First of all, I found that the school clarinets were not being used, so I decided to have lessons from the clarinet teacher who soon encouraged me enough to make me want to buy my own Bb and A instruments. With one of the Masters, Jimmy Whitehead, who was an excellent pianist and a Master from Belmont, the Junior School, who played the viola, I used to practise that lovely Mozart Trio, while some of the boys, especially the two Syrians, the Houranis, who played the flute and the oboe, listened from their dormitory window. I often made music with the Houranis. I wonder what happened to them? Then there was another boy called Douglas Street, who was quite a good poet. I remember setting one of his poems, "Fallow", to music. I think I still have a copy. Then Frank Probyn, the Fourth Horn in the BBC Symphony Orchestra who had a boy at the school, came and gave a vivid demonstration on the French Horn, so I must needs take lessons on the horn as well as the clarinet. I remember coming up against a certain difficulty here, the lip being a sensitive part of the horn-player’s make-up, while the clarinettist sheathed the upper lip in his teeth, sometimes making it rather bad for playing the horn. However, my clarinet teacher showed me how to get over this difficulty. A bicycle repair pad stuck on the mouthpiece of a clarinet enabled one to play without sheathing the teeth in the upper lip and this left the upper lip free for all that was needed on the horn. So I was able to be a clarinettist and a horn-player at the same time.

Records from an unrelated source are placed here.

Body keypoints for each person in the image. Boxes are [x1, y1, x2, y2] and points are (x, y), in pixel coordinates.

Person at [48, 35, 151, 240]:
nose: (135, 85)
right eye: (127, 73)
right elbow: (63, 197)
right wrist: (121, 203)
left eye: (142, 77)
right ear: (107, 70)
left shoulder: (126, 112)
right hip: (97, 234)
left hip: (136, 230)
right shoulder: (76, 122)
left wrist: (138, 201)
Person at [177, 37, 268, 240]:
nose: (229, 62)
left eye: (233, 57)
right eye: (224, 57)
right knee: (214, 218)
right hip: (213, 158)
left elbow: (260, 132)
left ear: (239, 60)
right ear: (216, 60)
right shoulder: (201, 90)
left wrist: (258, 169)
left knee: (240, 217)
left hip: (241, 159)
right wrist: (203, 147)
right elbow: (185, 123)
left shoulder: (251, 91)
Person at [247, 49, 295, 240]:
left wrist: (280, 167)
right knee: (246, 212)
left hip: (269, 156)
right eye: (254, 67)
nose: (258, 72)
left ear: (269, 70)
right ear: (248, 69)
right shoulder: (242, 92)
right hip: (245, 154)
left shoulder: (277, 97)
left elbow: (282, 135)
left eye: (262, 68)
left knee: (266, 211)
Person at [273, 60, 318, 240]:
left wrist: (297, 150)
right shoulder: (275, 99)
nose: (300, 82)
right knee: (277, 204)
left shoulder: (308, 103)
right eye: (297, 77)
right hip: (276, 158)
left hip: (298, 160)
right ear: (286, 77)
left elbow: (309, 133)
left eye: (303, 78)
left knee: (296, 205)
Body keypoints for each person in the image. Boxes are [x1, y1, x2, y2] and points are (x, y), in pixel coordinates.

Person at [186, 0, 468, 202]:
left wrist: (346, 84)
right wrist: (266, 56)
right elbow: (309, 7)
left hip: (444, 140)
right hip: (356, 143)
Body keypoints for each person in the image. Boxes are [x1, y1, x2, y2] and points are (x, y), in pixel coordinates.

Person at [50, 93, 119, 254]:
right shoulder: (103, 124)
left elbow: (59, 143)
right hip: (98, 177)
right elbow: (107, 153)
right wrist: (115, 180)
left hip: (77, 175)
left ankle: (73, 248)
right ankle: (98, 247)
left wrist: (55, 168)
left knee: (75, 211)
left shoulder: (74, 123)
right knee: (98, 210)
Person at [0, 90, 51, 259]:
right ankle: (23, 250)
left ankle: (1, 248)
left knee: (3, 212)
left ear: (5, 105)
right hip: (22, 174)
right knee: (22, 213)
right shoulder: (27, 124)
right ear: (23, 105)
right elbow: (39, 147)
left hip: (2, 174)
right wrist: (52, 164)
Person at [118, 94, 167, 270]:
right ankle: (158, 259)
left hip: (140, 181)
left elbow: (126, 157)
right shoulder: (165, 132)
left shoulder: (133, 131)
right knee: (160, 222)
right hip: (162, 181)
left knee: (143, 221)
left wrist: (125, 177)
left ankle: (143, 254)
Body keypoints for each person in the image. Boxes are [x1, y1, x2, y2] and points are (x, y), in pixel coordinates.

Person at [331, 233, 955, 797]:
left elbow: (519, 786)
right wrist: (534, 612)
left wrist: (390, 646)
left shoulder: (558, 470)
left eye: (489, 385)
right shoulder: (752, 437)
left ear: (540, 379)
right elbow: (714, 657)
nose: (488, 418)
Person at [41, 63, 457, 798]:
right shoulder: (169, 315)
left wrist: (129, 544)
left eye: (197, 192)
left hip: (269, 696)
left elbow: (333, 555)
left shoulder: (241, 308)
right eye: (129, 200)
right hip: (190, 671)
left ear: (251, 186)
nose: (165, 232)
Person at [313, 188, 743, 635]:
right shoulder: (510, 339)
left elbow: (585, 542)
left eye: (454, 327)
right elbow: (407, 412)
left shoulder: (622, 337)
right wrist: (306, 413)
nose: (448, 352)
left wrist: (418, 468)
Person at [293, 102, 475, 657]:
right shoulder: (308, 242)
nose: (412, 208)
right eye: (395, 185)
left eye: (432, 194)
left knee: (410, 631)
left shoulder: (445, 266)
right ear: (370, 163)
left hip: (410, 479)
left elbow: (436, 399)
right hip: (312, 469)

Meanwhile I had also started to have counterpoint lessons from my old music-master, Lawrie Cane, who was still in charge of the music throughout the School. It turned out that a school was the very best place to have all these facilities. I was setting my own Masque of Trees to music. The work in the Library was beginning to pale into insignificance. I was starting to compose and try a few things out on musical boys. Things came to a head one last day of the Easter term in 1935. As always at the end of term the boys were pining to get home and kicking their heels until the great moment should arrive when they were free to leave. The Library was the only place that was open on that last afternoon, when things were getting noisier and noisier. Masters had shut up shop long ago, and I was the only adult left on duty. Things got more and more hot and unpleasant as this last afternoon proceeded. In the end there was a regular mutiny as I commanded the boys to get out of the Library if they could not behave.

Gradually I managed to turn then out and to close the doors. I had then to face the jeering crowd and to walk through their midst. I quite expected that at any moment I would be physically attacked, but fortunately this was not so.

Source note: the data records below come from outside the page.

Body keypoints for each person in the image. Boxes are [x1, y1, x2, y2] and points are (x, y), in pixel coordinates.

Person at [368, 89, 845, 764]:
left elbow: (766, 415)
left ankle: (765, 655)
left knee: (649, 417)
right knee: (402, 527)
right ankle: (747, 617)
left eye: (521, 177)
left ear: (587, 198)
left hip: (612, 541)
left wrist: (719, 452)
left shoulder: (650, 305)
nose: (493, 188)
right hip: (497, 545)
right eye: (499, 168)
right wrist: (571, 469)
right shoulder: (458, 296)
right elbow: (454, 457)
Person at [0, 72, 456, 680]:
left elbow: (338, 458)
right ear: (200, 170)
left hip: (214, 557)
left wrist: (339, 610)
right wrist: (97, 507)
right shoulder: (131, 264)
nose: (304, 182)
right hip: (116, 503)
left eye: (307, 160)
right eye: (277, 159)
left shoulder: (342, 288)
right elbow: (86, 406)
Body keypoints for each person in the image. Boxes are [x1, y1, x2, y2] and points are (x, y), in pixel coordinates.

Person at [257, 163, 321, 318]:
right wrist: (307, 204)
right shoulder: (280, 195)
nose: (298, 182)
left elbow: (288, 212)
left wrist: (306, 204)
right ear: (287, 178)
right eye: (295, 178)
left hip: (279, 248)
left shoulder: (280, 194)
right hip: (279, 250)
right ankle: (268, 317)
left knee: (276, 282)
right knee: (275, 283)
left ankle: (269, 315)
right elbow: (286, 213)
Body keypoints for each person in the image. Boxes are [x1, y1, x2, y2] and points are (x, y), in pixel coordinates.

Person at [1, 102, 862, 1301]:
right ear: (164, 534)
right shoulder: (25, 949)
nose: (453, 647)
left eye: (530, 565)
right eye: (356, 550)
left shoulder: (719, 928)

I marched out by the Chapel into the road along the front way intending to walk by the front way towards the front door, which would give me the easiest access to the Headmaster’s study. Some of them followed me all the way jeering and hissing. I came in through the front door and approached the Headmaster’s study. He was not in. He too had been taking some time off while I was the only adult left to carry responsibility. I found a piece of paper on which I wrote with shaking hand: "I have closed the Library and locked up. I would like to resign and leave at the end of the term."

My hand was shaking with fury as I left the paper on the writing-pad, when I came out from the School portico I felt how right it was that all this had happened as it had. I was free to do what I wanted to do, late though it was. I had taken the right step at last.